RE: Divide and Conquer - Performance Tuning

SSC Veteran

Points: 223

April 11, 2014 at 3:41 pm

Sorry for the late reply but it's been a very busy week for me. Finally got time to look at these posts and it's always great to see people thinking about how to improve solutions as that's where you get a broader spectrum of knowledge from.

In response to Post #1559754.

1. I would prefer apples, pineapples or a tin of tropical fruit and I know which one I prefer landing on my head powered by gravity alone 😉

2. You spotted one of the further optimisations I left out as the article was getting quite large but it's not the distinct that was causing the issue, it was the rank function on duplicate rows and by moving that to the outer query, as you showed, you gain a little more performance. Well spotted.

The lookup table query changes to the following to get this performance increase.

insert into #lookup (rate_code,combo)

select q.rate_code, power(2, row_number() over (order by q.rate_code) - 1)

from (select distinct rate_code from #worker_rate) q

3. While it's useful to be able to provide the results in a single query you lose that important index so that when the number of rate codes increases the performance drops as you pointed out in your second post. I just wish MS would put in a feature to post-attach indexes to temporary worktables doing away with the need to split the query.

So starting with 1 million rows your single query approach on my server (different server this time so we'll compare both on the same server) with the same three rate codes came out at

1,842ms CPU and 1,177ms elapsed time

The article example in its original form took

2,356ms CPU and 1,175ms elapsed time (after adding the two stages)
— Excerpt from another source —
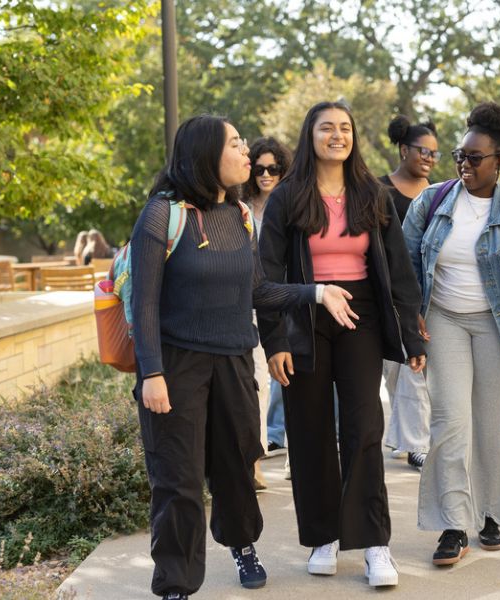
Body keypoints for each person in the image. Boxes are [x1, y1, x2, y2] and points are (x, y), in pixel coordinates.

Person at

The article example with the enhanced lookup table code took

2,013ms CPU and 1,195ms elapsed time (after adding the two stages)

Increasing the number of rate codes (which will reduce the number of worker ids as we are still only taking the top 1 million rows) your single query takes

966ms CPU and 320ms elapsed time

The enhanced article dual stage query takes

889ms CPU and 397ms elapsed time

So great spot with the row_number instead of the dense_rank function but not quite enough performance boost to warrant switching to the single query in my opinion. The result output was changed to be non-contiguous also so if that was important it causes a problem. You are returning the count of the rates for each worker instead of the unique group showing that each worker in that group has the same rate codes.

grp which was 1,2,3 is changed to 3,13,14 and two workers with different rate codes but the same number of them will have the same group code.

It's always very important to check the output of any optimisation and luckily this utility does that for me so is quick to catch as you can see in the attached image if it gets attached.